Massive flood、massive fireという環境被害の言葉もあるが、いま世界の関心事のひとつが、Massive job lossesという言葉である。世界は失業者で満ちあふれている。「家を建てたい人がたくさんいて、家を建てられる大工がたくさんいるのに、金がないから、両方とも動かない。こんなバカな話しがあるか」、と言って嘆いている人がいた。
「失業の苦しみは、失業した者にしか、わからない」
仕事熱心な人にとって、仕事が無くなるというのは、人生の喪失感につながる。自分の存在価値がゼロになったような気分になる。何をしていいのか、時間の流れが地獄のように長い。養うべき家族がいれば、なおさらに責任感に苛まれ、不甲斐ない自分に嫌気がさす。
「失業は、人生の危機なのである」
仕事が嫌いな人にとっては、「まあ、いいか」で、すみそうな話かもしれないが、それでも生活費が無くなれば、焦りがでてくる。もともと仕事熱心ではない人は、家族や友人から「経済力のないやつ」と、厳しい評価がくだされる。「他人評価などは気にせずに」、ブラジルのリオのカーニバルに踊りにでも、行ってしまうくらいなら、大物であるが、だいたいは貧すれば鈍する。そうなると、気楽な性格のいい加減な人でも、思い切りが悪くなって、飛べなくなる。
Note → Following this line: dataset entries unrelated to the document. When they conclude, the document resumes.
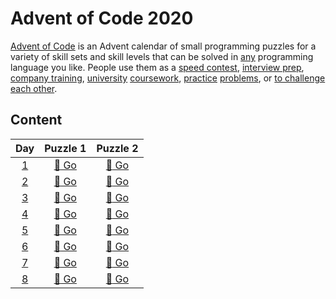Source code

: # Advent of Code 2020
[Advent of Code](https://adventofcode.com/) is an Advent calendar of small programming puzzles for a variety of skill sets and skill levels that can be solved in [any](https://github.com/search?q=advent+of+code) programming language you like. People use them as a [speed contest](https://adventofcode.com/leaderboard), [interview prep](https://y3l2n.com/2018/05/09/interview-prep-advent-of-code/), [company training](https://twitter.com/pgoultiaev/status/950805811583963137), [university](https://gitlab.com/imhoffman/fa19b4-mat3006/-/wikis/home) [coursework](https://gribblelab.org/scicomp2019/), [practice](https://twitter.com/mrdanielklein/status/936267621468483584) [problems](https://comp215.blogs.rice.edu/), or [to challenge each other](https://www.reddit.com/r/adventofcode/search?q=flair%3Aupping&restrict_sr=on).

## Content
Day | Puzzle 1 | Puzzle 2
:---:|:---:|:---:
[1](https://adventofcode.com/2020/day/1)|[:star2: Go](https://github.com/joanrodriguezhe/adventofcode2020/tree/main/day01/puzzle01)|[:star2: Go](https://github.com/joanrodriguezhe/adventofcode2020/tree/main/day01/puzzle02)
[2](https://adventofcode.com/2020/day/2)|[:star2: Go](https://github.com/joanrodriguezhe/adventofcode2020/tree/main/day02/puzzle01)|[:star2: Go](https://github.com/joanrodriguezhe/adventofcode2020/tree/main/day02/puzzle02)
[3](https://adventofcode.com/2020/day/3)|[:star2: Go](https://github.com/joanrodriguezhe/adventofcode2020/tree/main/day03/puzzle01)|[:star2: Go](https://github.com/joanrodriguezhe/adventofcode2020/tree/main/day03/puzzle02)
[4](https://adventofcode.com/2020/day/4)|[:star2: Go](https://github.com/joanrodriguezhe/adventofcode2020/tree/main/day04/puzzle01)|[:star2: Go](https://github.com/joanrodriguezhe/adventofcode2020/tree/main/day04/puzzle02)
[5](https://adventofcode.com/2020/day/5)|[:star2: Go](https://github.com/joanrodriguezhe/adventofcode2020/tree/main/day05/puzzle01)|[:star2: Go](https://github.com/joanrodriguezhe/adventofcode2020/tree/main/day05/puzzle02)
[6](https://adventofcode.com/2020/day/6)|[:star2: Go](https://github.com/joanrodriguezhe/adventofcode2020/tree/main/day06/puzzle01)|[:star2: Go](https://github.com/joanrodriguezhe/adventofcode2020/tree/main/day06/puzzle02)
[7](https://adventofcode.com/2020/day/7)|[:star2: Go](https://github.com/joanrodriguezhe/adventofcode2020/tree/main/day07/puzzle01)|[:star2: Go](https://github.com/joanrodriguezhe/adventofcode2020/tree/main/day07/puzzle02)
[8](https://adventofcode.com/2020/day/8)|[:star2: Go](https://github.com/joanrodriguezhe/adventofcode2020/tree/main/day08/puzzle01)|[:star2: Go](https://github.com/joanrodriguezhe/adventofcode2020/tree/main/day08/puzzle02)
<!--
[9](https://adventofcode.com/2020/day/9)|[:star2: Go](https://github.com/joanrodriguezhe/adventofcode2020/tree/main/day09/puzzle01)|[:star2: Go](https://github.com/joanrodriguezhe/adventofcode2020/tree/main/day09/puzzle02)
[10]((https://adventofcode.com/2020/day/10)|[:star2: Go](https://github.com/joanrodriguezhe/adventofcode2020/tree/main/day10/puzzle01)|[:star2: Go](https://github.com/joanrodriguezhe/adventofcode2020/tree/main/day10/puzzle02)
[11](https://adventofcode.com/2020/day/11)|[:star2: Go](https://github.com/joanrodriguezhe/adventofcode2020/tree/main/day11/puzzle01)|[:star2: Go](https://github.com/joanrodriguezhe/adventofcode2020/tree/main/day11/puzzle02)
[12](https://adventofcode.com/2020/day/12)|[:star2: Go](https://github.com/joanrodriguezhe/adventofcode2020/tree/main/day12/puzzle01)|[:star2: Go](https://github.com/joanrodriguezhe/adventofcode2020/tree/main/day12/puzzle02)
[13](https://adventofcode.com/2020/day/13)|[:star2: Go](https://github.com/joanrodriguezhe/adventofcode2020/tree/main/day13/puzzle01)|[:star2: Go](https://github.com/joanrodriguezhe/adventofcode2020/tree/main/day13/puzzle02)
[14](https://adventofcode.com/2020/day/14)|[:star2: Go](https://github.com/joanrodriguezhe/adventofcode2020/tree/main/day14/puzzle01)|[:star2: Go](https://github.com/joanrodriguezhe/adventofcode2020/tree/main/day14/puzzle02)
[15](https://adventofcode.com/2020/day/15)|[:star2: Go](https://github.com/joanrodriguezhe/adventofcode2020/tree/main/day15/puzzle01)|[:star2: Go](https://github.com/joanrodriguezhe/adventofcode2020/tree/main/day15/puzzle02)
[16](https://adventofcode.com/2020/day/16)|[:star2: Go](https://github.com/joanrodriguezhe/adventofcode2020/tree/main/day16/puzzle01)|[:star2: Go](https://github.com/joanrodriguezhe/adventofcode2020/tree/main/day16/puzzle02)
[17](https://adventofcode.com/2020/day/17)|[:star2: Go](https://github.com/joanrodriguezhe/adventofcode2020/tree/main/day17/puzzle01)|[:star2: Go](https://github.com/joanrodriguezhe/adventofcode2020/tree/main/day17/puzzle02)
[18](https://adventofcode.com/2020/day/18)|[:star2: Go](https://github.com/joanrodriguezhe/adventofcode2020/tree/main/day18/puzzle01)|[:star2: Go](https://github.com/joanrodriguezhe/adventofcode2020/tree/main/day18/puzzle02)
[19](https://adventofcode.com/2020/day/19)|[:star2: Go](https://github.com/joanrodriguezhe/adventofcode2020/tree/main/day19/puzzle01)|[:star2: Go](https://github.com/joanrodriguezhe/adventofcode2020/tree/main/day19/puzzle02)
[20](https://adventofcode.com/2020/day/20)|[:star2: Go](https://github.com/joanrodriguezhe/adventofcode2020/tree/main/day20/puzzle01)|[:star2: Go](https://github.com/joanrodriguezhe/adventofcode2020/tree/main/day20/puzzle02)
[21](https://adventofcode.com/2020/day/21)|[:star2: Go](https://github.com/joanrodriguezhe/adventofcode2020/tree/main/day21/puzzle01)|[:star2: Go](https://github.com/joanrodriguezhe/adventofcode2020/tree/main/day21/puzzle02)
[22](https://adventofcode.com/2020/day/22)|[:star2: Go](https://github.com/joanrodriguezhe/adventofcode2020/tree/main/day22/puzzle01)|[:star2: Go](https://github.com/joanrodriguezhe/adventofcode2020/tree/main/day22/puzzle02)
[23](https://adventofcode.com/2020/day/23)|[:star2: Go](https://github.com/joanrodriguezhe/adventofcode2020/tree/main/day23/puzzle01)|[:star2: Go](https://github.com/joanrodriguezhe/adventofcode2020/tree/main/day23/puzzle02)
[24](https://adventofcode.com/2020/day/24)|[:star2: Go](https://github.com/joanrodriguezhe/adventofcode2020/tree/main/day24/puzzle01)|[:star2: Go](https://github.com/joanrodriguezhe/adventofcode2020/tree/main/day24/puzzle02)
[25](https://adventofcode.com/2020/day/25)|[:star2: Go](https://github.com/joanrodriguezhe/adventofcode2020/tree/main/day25/puzzle01)|[:star2: Go](https://github.com/joanrodriguezhe/adventofcode2020/tree/main/day25/puzzle02) -->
「失業は、犯罪ではないが、犯罪に近いような気分になる」
日本のニュースでは、なにか事件が起きると、かならず、名前と年齢と職業を報道する。70歳の老人であっても、「無職」なんていうふうに、報道される。無職であることが、犯罪のように、無職イコールダメなやつ、だから事件を起こすかのように、聞こえるくらいだ。まちがっても、「自由」とは言わない。「就職活動中」とも言わないし、「勉強中」とか「修行中」とも言わない。あれは、いったい誰が決めた放送ルールなのだろうか。
「グローバル社会では、出稼ぎが多い」
世はMassive job lossesの状況にある。地元を離れて、出稼ぎに出るのは、日本でも、中国でも同じだ。最近では、スペインやギリシャの若者は、景気のいい南米や豪州に出稼ぎに行っている。ソ連崩壊で生じた混乱時には、旧ソ連から独立した中央アジア諸国から、多くの若者が欧米露に出稼ぎに行ったが、いまでも続いている。結果、欧米露には多くのアルメニア人やアフガニスタン人あるいはタジキスタン人が住んでおり、数千万人レベルである。
「成功者もいれば、失敗者もいる」
シリコンバレーで成功したアルメニア人もいる。ドイツで暮らすアフガニスタン人もいる。かつてハリウッドの刑事ドラマでは、黒人やアジア人による事件がメインだったが、いまやロシア人やアルメニア人によるdigital mafia的なドラマに変わった。ボストンマラソンの爆破事件の犯人は、ダゲスタン出身の若者だった。祖国を去ることの負の側面だが、出稼ぎに疲れ、失敗した若者は、祖国に帰り、しばらく心をいやす。帰る祖国もなく、帰ったら追い打ちをかけられるような祖国では、羽を休めるところがない。Massive job lossesは、そのままmassive life lossesにつながってしまう。
「沖縄は、失業したら、どうするのか」
そういう質問を、沖縄県知事に話したら、「みんな、東京に行くさ」と言っていた。いっぺんに沖縄が好きになった。失業が気楽に考えられる?・・・場所柄もあるのだ。まあ、程度によるのであろうが、「なんくるなるさ」がいい。もっといえば、田舎の場合、東京モデルの成功事例ではなくて、田舎モデルの成功例もあってもいいのではないか。仕事はみんなでシェアしようよ、なんていうふうに。金儲けは、人生のすべてじゃないのだから。Massive job shareという発想があってもいい。